Exercise instructions »
Going down the data below, set down exactly the line with "white stucco house: 1495" and each line after it through the line with "neighboring house at box(522, 167, 598, 186): 4480"; no other lines.

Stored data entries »
Content starts

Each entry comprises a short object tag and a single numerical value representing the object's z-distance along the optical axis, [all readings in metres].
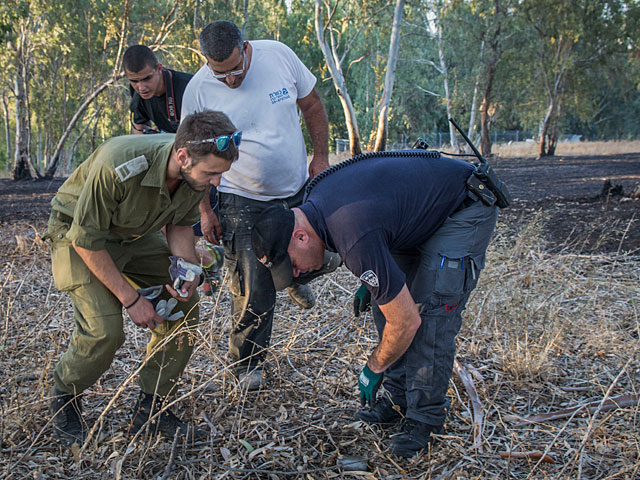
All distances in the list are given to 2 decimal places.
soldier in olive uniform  2.55
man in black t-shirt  4.03
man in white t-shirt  3.49
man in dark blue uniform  2.39
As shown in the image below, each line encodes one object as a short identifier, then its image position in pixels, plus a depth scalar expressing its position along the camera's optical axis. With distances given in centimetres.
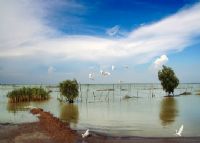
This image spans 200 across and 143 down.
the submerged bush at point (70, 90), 2687
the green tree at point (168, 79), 3616
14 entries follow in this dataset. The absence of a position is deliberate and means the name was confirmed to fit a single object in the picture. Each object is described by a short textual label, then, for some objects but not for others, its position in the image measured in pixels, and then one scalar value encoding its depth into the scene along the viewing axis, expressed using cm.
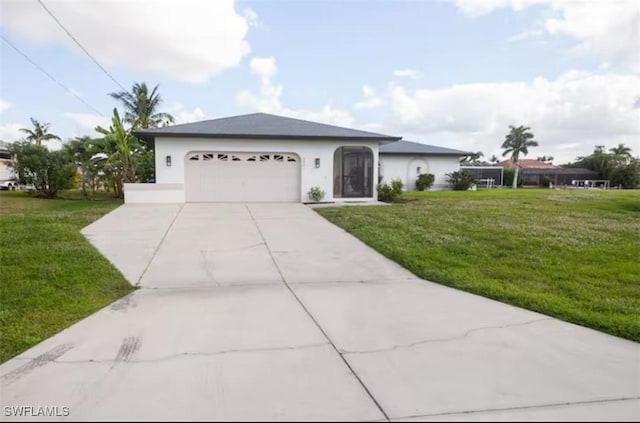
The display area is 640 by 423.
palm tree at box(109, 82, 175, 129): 3005
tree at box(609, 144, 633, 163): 4350
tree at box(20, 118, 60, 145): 3428
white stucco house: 1495
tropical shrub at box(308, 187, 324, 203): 1619
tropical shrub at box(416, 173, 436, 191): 2477
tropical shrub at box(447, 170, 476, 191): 2519
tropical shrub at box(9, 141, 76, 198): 1831
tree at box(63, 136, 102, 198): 1772
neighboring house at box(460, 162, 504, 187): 3922
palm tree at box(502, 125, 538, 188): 3991
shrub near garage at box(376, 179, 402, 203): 1752
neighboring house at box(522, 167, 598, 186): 4480
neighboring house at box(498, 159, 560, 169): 5216
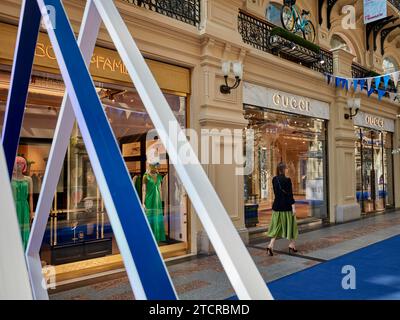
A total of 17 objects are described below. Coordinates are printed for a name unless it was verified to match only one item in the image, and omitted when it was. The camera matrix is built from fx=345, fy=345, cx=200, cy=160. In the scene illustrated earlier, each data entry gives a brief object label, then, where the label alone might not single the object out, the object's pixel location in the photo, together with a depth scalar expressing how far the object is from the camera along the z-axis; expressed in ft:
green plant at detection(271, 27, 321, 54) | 27.12
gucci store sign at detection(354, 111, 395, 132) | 36.99
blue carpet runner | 13.38
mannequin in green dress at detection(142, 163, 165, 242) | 20.48
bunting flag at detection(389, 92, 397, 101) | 40.14
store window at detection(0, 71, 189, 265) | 17.12
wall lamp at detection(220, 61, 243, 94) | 21.68
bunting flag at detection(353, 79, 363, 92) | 31.30
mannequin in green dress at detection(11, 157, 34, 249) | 15.80
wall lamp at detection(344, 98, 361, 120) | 33.27
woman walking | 20.52
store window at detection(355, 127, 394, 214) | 38.42
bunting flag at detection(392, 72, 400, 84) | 27.09
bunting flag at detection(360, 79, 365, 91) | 32.28
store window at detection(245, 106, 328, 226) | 27.04
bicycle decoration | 31.90
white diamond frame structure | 3.16
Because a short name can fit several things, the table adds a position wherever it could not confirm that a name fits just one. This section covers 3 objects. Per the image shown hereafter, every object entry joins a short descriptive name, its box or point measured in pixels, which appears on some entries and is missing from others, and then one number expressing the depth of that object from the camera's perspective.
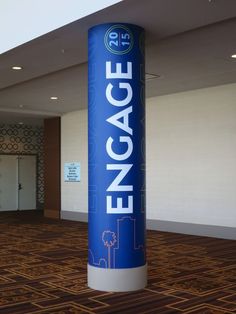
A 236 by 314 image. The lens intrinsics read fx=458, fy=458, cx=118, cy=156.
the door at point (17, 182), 17.05
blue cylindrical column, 5.18
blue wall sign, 13.54
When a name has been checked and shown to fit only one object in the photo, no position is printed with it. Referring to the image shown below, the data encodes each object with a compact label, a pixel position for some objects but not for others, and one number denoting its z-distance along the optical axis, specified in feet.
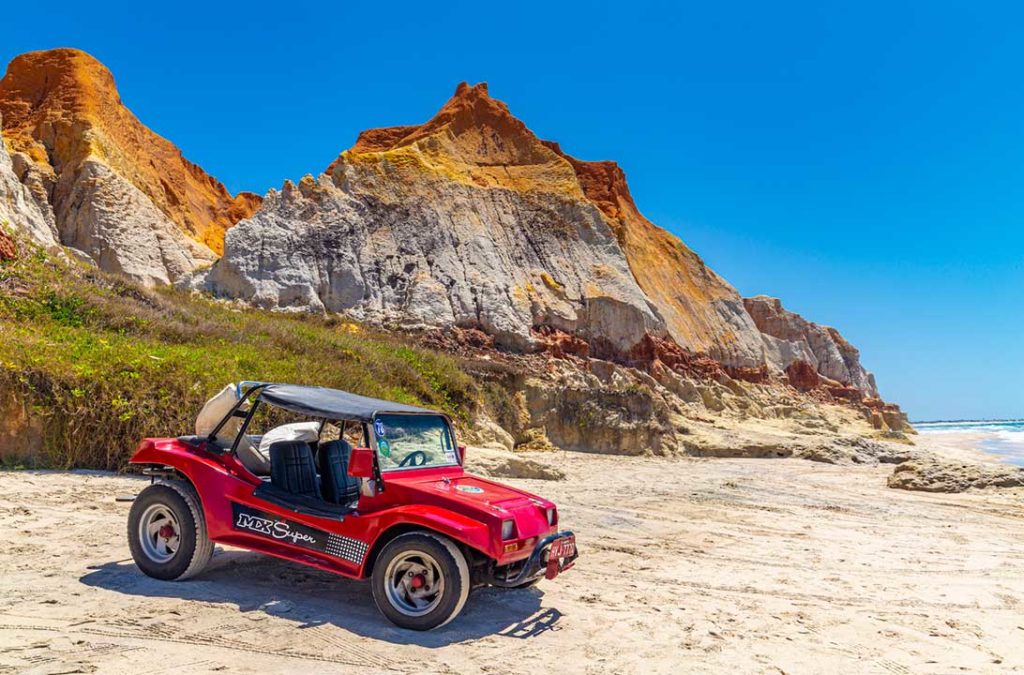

Content ends

Result »
white stucco house: 1495
tropical shrub at box(308, 187, 324, 203): 1619
tropical shrub at box(416, 173, 436, 191): 2477
tropical shrub at box(447, 170, 476, 191): 2519
tropical shrub at box(9, 141, 76, 198): 1831
tree at box(63, 136, 102, 198): 1772
neighboring house at box(460, 162, 504, 187): 3922
palm tree at box(502, 125, 538, 188): 3991
shrub near garage at box(376, 179, 402, 203): 1752
neighboring house at box(522, 167, 598, 186): 4480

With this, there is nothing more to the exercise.